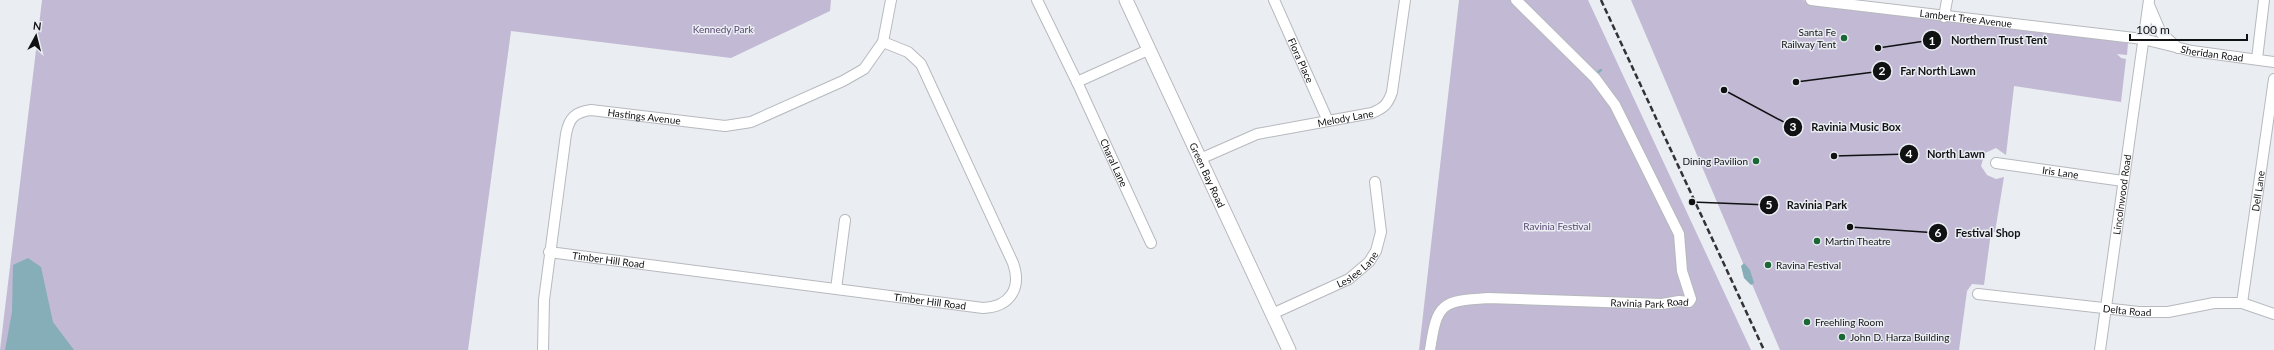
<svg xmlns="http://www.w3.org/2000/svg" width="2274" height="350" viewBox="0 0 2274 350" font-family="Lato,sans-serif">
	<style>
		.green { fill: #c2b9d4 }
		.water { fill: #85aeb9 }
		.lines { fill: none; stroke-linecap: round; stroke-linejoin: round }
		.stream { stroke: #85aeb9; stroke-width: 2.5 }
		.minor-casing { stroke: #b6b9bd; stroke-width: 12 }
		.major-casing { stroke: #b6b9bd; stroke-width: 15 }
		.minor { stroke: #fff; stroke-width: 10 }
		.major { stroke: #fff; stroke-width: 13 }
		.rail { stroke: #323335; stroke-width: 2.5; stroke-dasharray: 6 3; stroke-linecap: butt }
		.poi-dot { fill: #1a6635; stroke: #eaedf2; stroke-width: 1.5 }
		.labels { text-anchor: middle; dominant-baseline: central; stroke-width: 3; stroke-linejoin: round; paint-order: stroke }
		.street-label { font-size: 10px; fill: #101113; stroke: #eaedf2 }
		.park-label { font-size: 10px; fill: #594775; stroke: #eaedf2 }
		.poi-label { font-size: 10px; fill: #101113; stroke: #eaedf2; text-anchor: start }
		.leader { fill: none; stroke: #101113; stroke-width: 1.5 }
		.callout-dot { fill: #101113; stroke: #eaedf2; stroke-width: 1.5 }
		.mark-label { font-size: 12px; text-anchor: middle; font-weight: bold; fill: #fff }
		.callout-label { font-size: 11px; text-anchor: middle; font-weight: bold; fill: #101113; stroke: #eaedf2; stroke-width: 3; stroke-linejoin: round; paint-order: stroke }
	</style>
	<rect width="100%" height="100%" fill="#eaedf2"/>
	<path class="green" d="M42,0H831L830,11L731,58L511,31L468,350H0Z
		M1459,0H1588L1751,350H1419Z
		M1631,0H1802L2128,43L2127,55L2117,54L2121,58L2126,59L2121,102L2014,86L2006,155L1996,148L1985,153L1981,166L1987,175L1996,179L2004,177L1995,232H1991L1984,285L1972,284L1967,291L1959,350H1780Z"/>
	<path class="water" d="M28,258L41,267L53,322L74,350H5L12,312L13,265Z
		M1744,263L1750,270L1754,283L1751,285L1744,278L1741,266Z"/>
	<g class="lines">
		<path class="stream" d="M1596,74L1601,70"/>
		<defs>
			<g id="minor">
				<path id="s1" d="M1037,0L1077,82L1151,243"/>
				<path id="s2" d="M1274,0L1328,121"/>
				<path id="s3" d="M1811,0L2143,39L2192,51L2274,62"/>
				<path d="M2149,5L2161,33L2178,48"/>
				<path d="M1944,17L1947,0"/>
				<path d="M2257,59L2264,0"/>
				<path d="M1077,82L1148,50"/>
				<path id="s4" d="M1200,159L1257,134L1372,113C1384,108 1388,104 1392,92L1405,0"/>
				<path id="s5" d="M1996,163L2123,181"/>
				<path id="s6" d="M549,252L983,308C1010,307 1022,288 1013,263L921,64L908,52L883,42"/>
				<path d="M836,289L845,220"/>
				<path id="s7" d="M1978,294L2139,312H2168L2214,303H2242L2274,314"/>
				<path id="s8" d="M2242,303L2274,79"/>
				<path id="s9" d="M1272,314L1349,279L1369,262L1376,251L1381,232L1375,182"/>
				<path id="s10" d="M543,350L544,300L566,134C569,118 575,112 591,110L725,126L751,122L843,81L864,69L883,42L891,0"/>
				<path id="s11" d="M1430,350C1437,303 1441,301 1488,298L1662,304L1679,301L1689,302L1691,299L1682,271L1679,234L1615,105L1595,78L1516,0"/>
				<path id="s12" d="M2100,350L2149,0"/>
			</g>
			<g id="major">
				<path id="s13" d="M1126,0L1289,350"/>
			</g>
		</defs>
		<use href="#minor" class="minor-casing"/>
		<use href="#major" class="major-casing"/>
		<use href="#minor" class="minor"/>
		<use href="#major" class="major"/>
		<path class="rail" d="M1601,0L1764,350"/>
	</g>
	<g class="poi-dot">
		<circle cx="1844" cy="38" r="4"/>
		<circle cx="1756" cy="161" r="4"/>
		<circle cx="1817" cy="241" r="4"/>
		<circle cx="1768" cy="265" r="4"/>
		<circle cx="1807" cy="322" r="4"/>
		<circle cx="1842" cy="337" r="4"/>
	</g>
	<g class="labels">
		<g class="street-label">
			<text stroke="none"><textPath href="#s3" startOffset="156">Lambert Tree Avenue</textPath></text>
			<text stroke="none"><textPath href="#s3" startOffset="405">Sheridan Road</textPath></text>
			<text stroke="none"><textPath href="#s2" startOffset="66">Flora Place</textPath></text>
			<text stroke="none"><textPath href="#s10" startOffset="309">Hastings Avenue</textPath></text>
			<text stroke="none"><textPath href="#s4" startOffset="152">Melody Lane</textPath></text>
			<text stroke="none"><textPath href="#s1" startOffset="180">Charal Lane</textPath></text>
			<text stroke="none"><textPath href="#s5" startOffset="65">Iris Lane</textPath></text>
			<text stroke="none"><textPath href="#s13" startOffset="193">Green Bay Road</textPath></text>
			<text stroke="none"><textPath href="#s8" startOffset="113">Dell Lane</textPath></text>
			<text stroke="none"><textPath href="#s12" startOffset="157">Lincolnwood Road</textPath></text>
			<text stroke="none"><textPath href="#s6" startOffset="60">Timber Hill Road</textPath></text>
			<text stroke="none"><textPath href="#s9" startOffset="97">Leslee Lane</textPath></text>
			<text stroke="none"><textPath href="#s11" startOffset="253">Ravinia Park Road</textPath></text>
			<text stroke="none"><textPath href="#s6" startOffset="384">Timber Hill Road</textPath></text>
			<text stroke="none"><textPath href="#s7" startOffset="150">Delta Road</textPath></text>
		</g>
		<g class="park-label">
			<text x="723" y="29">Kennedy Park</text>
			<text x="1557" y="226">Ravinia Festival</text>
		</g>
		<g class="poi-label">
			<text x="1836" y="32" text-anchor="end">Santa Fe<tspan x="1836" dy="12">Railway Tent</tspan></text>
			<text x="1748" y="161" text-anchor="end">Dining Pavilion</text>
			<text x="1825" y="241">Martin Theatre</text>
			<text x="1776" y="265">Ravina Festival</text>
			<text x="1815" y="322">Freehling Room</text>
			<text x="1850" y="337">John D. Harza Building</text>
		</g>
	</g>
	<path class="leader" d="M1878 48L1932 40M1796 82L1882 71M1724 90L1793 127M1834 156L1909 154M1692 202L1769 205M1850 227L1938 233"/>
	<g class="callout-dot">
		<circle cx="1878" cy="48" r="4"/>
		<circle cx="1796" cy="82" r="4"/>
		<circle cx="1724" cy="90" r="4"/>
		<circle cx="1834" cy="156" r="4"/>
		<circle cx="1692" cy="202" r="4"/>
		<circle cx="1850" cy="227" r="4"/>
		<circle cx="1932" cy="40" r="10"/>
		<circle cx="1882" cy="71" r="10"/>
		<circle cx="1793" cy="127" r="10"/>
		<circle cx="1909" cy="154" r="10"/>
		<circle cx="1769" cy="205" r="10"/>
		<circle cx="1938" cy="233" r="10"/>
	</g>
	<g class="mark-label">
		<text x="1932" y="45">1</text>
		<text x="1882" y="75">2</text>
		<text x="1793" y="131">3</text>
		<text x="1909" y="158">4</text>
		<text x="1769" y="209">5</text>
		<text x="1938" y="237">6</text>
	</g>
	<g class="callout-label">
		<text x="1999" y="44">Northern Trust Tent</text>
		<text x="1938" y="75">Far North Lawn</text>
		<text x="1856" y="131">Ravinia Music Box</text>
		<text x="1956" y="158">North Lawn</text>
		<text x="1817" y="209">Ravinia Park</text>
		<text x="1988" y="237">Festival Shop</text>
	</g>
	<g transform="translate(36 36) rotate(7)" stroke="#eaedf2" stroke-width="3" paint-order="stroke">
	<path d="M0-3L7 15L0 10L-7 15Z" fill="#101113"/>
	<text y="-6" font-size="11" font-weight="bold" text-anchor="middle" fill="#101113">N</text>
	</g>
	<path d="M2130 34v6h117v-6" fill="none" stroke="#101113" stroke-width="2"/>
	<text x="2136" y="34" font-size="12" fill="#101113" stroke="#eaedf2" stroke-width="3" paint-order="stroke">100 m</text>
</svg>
^^^^^^^^
» ACTIVITY
Starting with the line with "none; stroke-linecap: round;" above and going on through the line with "middle; dominant-baseline: central;", transcribe every line exactly, both ends included, and add nothing.

» TASK OUTPUT
		.lines { fill: none; stroke-linecap: round; stroke-linejoin: round }
		.stream { stroke: #85aeb9; stroke-width: 2.5 }
		.minor-casing { stroke: #b6b9bd; stroke-width: 12 }
		.major-casing { stroke: #b6b9bd; stroke-width: 15 }
		.minor { stroke: #fff; stroke-width: 10 }
		.major { stroke: #fff; stroke-width: 13 }
		.rail { stroke: #323335; stroke-width: 2.5; stroke-dasharray: 6 3; stroke-linecap: butt }
		.poi-dot { fill: #1a6635; stroke: #eaedf2; stroke-width: 1.5 }
		.labels { text-anchor: middle; dominant-baseline: central; stroke-width: 3; stroke-linejoin: round; paint-order: stroke }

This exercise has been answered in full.